Das ERC-Projekt ändert dies und nimmt vier Herausforderungen in den Blick:
- Wie verändert sich unser Verständnis von Krankheit und Gesundheit, wenn man von einem Digitalen Zwilling begleitet wird?
- Wem sollten die digitalen Körper gehören und wer sollte welche Art von Kontrolle über sie haben?
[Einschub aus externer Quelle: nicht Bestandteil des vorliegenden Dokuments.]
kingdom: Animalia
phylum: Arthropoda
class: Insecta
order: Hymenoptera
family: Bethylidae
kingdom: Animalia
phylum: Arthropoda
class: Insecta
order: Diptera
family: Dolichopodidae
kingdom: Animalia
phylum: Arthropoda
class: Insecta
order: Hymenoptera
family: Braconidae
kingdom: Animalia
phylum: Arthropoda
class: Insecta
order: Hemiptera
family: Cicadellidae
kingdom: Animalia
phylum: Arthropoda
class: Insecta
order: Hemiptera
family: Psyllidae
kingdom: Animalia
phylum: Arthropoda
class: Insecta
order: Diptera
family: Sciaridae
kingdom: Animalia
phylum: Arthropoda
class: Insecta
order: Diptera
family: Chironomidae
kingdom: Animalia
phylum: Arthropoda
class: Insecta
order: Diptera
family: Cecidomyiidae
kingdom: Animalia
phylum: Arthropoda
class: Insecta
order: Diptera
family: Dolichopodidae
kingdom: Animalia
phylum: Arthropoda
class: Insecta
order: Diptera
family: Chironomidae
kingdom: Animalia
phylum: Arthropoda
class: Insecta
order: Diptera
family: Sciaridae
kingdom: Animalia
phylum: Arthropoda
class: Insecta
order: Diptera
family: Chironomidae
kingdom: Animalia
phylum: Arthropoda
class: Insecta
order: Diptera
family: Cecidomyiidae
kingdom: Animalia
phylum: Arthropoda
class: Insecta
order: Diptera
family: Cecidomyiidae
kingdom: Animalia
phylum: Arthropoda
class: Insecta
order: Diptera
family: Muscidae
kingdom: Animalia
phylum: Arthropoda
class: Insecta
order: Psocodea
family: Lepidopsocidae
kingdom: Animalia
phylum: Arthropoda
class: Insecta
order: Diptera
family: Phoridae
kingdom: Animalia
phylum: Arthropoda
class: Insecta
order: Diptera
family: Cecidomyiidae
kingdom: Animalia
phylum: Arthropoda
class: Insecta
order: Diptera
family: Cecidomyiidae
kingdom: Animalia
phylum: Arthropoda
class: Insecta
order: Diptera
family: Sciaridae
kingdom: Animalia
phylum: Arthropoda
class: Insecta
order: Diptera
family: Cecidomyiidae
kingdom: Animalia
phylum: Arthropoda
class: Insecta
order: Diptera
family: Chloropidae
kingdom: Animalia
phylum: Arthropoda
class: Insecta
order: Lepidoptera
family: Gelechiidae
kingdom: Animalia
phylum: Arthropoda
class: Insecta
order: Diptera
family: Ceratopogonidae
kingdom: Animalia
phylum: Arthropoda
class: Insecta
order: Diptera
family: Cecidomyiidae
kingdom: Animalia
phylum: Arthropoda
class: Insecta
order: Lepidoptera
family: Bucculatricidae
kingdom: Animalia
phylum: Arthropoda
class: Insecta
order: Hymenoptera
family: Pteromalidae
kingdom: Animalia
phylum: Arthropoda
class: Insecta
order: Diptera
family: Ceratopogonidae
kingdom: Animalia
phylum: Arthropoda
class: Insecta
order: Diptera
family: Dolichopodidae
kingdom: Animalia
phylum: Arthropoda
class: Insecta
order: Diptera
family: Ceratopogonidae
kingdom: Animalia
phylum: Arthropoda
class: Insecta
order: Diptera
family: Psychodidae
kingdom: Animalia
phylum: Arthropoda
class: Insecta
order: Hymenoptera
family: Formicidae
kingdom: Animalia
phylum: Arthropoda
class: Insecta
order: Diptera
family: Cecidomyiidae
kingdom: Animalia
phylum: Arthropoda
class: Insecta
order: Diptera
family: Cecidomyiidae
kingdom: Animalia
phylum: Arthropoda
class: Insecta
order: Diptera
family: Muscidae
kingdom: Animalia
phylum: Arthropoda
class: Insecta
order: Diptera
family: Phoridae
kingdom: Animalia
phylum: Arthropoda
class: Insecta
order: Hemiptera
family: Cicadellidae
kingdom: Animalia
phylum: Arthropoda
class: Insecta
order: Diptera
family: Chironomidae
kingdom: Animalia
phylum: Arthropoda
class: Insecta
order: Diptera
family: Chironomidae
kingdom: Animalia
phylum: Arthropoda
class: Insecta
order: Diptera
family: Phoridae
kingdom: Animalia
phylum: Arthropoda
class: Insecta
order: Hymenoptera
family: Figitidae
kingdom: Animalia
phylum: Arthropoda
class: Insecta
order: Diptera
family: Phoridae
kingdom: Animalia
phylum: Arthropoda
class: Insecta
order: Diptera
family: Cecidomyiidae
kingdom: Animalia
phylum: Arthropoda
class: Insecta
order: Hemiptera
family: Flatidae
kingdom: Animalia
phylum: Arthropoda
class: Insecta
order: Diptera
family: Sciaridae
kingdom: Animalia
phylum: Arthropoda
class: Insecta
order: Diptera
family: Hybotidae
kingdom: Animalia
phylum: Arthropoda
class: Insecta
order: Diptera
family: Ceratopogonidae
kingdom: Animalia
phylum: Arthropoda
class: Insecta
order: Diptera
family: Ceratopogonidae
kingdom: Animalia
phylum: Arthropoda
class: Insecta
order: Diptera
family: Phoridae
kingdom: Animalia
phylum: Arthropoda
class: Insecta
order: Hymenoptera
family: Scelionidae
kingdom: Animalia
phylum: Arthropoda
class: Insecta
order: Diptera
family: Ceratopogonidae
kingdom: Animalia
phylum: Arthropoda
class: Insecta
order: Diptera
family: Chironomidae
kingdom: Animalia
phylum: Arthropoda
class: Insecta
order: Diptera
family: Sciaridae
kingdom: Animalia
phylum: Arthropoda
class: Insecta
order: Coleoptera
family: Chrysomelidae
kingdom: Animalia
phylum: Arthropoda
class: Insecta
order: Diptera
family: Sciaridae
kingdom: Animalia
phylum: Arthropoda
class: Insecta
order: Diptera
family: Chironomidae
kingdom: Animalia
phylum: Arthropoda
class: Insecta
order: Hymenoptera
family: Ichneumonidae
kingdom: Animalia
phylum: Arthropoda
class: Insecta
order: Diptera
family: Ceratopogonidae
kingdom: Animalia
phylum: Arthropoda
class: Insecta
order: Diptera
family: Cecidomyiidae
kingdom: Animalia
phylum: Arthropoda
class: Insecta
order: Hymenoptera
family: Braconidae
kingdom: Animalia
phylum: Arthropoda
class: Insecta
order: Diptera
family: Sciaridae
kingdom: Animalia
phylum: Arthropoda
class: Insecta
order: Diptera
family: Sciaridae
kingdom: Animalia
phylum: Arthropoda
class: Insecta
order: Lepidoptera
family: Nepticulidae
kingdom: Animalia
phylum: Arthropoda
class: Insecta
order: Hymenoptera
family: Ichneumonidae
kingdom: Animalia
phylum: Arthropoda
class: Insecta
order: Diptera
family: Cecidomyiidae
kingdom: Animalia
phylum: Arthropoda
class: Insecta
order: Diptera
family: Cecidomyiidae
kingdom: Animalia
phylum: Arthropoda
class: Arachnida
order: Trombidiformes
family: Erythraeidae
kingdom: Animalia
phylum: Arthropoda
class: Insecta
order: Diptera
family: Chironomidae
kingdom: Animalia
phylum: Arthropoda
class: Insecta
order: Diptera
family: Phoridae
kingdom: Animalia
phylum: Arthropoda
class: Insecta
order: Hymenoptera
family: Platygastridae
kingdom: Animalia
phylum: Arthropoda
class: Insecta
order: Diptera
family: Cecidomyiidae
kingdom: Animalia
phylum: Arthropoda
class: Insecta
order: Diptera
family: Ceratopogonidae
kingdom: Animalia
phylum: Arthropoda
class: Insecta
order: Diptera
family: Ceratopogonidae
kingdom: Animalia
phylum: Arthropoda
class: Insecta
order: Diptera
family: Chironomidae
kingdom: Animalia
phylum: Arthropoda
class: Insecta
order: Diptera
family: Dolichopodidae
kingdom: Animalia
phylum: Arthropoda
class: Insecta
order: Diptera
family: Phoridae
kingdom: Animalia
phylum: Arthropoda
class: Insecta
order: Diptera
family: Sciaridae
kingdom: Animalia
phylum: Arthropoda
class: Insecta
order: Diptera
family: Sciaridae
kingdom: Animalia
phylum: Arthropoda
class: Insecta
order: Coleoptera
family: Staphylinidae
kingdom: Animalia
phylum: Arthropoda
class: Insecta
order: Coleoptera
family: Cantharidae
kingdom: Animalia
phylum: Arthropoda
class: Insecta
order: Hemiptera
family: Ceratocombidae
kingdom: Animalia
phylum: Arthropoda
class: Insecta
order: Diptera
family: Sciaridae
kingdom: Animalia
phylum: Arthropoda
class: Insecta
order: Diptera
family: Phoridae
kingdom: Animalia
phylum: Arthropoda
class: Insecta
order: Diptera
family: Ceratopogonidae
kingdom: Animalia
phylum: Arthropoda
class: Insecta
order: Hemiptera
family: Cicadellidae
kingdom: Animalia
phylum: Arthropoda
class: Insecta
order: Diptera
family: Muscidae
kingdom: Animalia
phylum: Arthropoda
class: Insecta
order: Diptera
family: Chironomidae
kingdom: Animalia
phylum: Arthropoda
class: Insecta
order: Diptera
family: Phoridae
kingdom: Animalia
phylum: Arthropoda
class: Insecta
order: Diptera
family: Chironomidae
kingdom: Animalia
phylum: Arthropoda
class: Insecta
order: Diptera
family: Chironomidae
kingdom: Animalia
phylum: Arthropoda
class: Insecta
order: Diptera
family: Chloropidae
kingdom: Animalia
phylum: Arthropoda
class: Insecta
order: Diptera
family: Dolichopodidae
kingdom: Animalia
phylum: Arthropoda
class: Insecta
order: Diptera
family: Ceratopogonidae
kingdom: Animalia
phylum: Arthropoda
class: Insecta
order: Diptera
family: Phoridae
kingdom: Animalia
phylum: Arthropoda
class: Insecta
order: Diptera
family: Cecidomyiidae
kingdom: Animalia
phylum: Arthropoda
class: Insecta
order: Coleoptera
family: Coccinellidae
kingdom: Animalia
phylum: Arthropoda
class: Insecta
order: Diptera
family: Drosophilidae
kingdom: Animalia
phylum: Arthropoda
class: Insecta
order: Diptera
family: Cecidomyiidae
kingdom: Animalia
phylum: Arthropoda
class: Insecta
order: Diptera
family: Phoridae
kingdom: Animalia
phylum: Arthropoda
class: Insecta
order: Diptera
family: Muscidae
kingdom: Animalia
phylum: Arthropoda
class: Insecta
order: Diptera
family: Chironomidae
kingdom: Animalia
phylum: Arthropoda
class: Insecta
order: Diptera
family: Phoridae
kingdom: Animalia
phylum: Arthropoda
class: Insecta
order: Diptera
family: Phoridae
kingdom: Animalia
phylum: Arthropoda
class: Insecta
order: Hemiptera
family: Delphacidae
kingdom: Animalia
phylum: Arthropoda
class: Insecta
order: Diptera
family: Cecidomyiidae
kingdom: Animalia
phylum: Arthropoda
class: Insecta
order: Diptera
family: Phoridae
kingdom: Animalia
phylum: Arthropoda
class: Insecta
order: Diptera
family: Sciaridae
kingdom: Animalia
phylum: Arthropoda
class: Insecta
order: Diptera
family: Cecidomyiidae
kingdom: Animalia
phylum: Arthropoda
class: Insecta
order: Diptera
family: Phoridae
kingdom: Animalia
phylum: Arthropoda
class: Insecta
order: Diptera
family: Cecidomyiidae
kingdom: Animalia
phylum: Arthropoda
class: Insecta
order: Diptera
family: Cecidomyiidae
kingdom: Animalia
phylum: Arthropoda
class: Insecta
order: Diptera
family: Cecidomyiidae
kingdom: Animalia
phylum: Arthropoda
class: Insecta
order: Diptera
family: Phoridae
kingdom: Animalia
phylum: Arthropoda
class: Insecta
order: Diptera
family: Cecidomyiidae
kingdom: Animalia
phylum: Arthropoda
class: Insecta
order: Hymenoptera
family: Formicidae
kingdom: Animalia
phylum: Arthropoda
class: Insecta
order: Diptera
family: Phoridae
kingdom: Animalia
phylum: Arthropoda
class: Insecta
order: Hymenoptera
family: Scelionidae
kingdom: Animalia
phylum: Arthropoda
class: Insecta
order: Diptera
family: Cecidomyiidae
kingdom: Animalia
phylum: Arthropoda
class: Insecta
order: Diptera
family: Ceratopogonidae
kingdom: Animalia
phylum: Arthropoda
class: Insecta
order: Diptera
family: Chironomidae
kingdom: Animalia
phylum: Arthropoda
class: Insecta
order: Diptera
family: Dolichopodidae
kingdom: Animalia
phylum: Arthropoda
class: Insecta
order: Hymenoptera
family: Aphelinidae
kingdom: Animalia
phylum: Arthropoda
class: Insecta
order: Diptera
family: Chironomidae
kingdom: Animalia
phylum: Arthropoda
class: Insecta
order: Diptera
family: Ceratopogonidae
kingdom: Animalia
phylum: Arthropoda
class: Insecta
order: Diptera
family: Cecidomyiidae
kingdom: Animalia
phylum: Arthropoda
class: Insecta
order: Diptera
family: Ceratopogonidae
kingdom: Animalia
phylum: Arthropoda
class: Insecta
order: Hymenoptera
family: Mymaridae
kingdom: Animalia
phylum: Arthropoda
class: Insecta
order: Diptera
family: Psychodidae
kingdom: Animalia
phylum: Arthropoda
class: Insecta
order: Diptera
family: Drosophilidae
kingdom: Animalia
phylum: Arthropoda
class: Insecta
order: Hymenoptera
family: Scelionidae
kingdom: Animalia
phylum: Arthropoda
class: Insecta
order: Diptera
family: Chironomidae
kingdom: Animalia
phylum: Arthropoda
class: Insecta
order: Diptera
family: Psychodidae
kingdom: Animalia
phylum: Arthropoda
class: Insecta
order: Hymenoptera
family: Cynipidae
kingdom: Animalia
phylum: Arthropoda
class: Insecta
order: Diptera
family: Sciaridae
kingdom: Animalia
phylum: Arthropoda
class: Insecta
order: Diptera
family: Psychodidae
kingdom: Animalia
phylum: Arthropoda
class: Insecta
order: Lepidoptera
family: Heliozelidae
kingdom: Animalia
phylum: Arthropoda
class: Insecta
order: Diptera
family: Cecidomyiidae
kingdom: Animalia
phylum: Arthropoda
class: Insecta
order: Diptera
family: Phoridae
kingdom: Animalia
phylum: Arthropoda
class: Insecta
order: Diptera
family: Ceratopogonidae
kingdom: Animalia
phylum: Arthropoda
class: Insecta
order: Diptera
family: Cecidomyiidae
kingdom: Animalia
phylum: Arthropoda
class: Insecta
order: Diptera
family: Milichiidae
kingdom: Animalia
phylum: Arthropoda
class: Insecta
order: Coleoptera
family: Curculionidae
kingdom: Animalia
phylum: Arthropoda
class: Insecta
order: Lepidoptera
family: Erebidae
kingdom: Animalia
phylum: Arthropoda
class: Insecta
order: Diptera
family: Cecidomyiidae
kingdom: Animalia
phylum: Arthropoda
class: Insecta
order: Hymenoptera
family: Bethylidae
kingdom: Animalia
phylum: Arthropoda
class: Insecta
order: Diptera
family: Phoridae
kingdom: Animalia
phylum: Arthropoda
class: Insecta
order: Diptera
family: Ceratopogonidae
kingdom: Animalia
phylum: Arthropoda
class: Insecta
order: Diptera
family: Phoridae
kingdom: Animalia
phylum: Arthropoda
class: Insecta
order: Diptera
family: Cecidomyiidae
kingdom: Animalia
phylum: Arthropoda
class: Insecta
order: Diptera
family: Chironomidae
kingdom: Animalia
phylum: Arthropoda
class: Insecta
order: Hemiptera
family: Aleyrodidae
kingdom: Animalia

- Wie wird das Selbstbild beeinflusst, wenn eine Person beginnt, mit ihrem digitalen Körper zu interagieren?
- Braucht es für unterschiedliche Digitale Zwillinge auch unterschiedliche Rahmenbedingungen und wer hat das Recht auf den Zugang zu personalisierten Prädiktionen?
Ausgehend von der Erfahrung der Verletzlichkeit des menschlichen Lebens hat das Projekt SIMTWIN zum Ziel, Rahmenbedingungen abzustecken, welche die Menschenrechte respektieren. Es sollen verantwortliche Konzepte von Zustimmung und Kontrollierbarkeit in Bezug auf Digitale Zwillinge im Gesundheitsbereich entwickelt werden.